It seems that only functional products are dealt the blow of legal action. A case against the email spam filtering system employed by Microsoft and Yahoo in their email clients was today tossed from a Federal court.
The judge stated that the plaintiff had not proven that it was more than the victim of normal market competition.
At the core of the suit was Microsoft’s SmartFilter technology, something that a firm called Holomaxx claimed was acting unfairly by blocking its emails. The crucial quote from the suit, as excised by GeekWire, was that Holomaxx found that Microsoft “threatened and prevented fair and honest competition for internet advertising services by shutting Holomaxx out of the marketplace, thereby violating the spirit of antitrust laws.”
In other words, Microsoft decided that Holomaxx was spammy, and thus shut them out of Hotmail. Holomaxx, noting that this effectively scuttled their ability to, ahem, send mass emails to many people all at once, decided to take the matter to court. You can read the full decision here.
Microsoft was likely never too worried about the case, after all, Gmail and a dozen desktop mail clients provide a host of alternatives to Hotmail. Therefore, the company was in effect not creating a situation in which a monopoly was shutting Holomaxx out of the market, but was instead acting as a single entity by banning the firm’s ‘products’ from its corner. That Hotmail remains so large must have given Holomaxx some hope that they judge would whack Microsoft, a company that is quite familiar with legal action.

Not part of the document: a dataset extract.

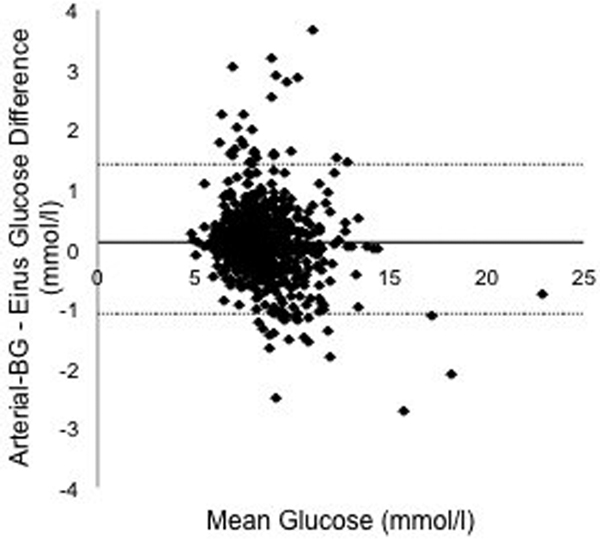
Bland-Altman analysis.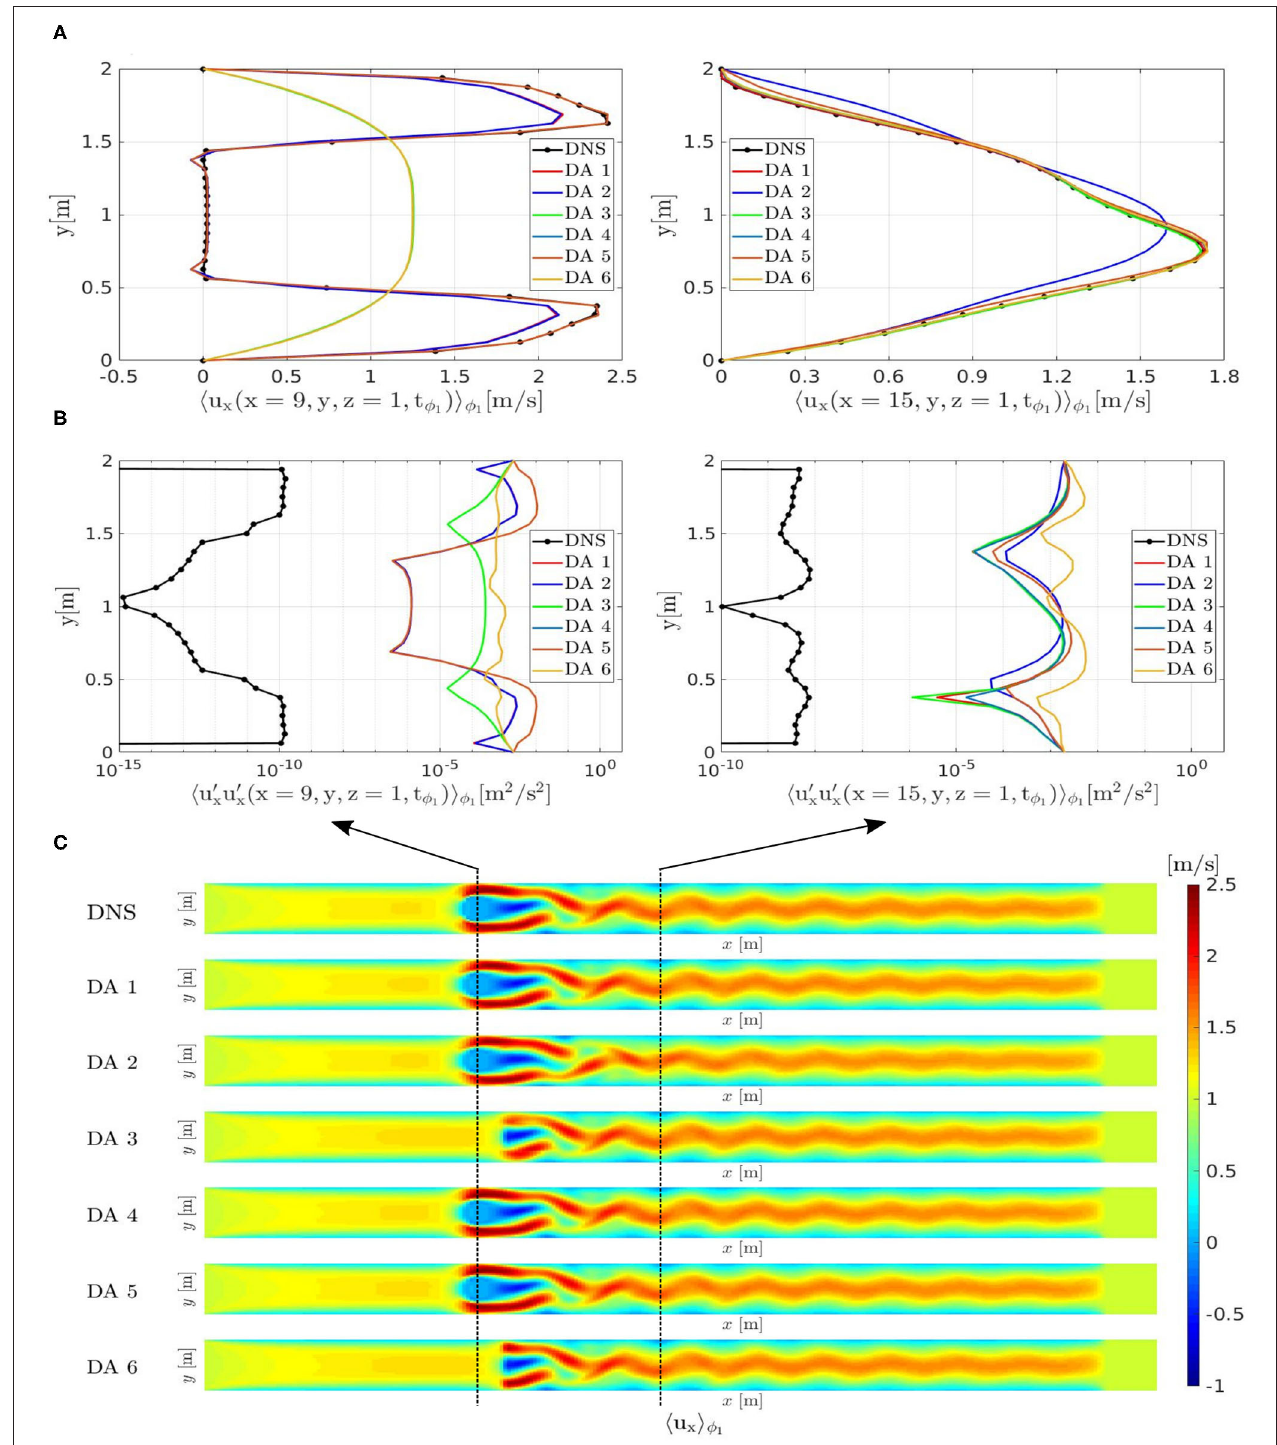
E x , t φ i φ (A) and xx -covariance component profiles h u ′ x 1 1 (cid:0) (cid:1)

Hotmail remains, and this is very often forgotten, the largest webmail provider in the world.
It didn’t work. The judge’s quote that surmised his position is unimpeachable: “the fact that Holomaxx may have lost money as a result of vigorous competition, without more, is insufficient to show an antitrust violation or unfair competition.” That just about settles it.
If Holomaxx will appeal is not known at this time.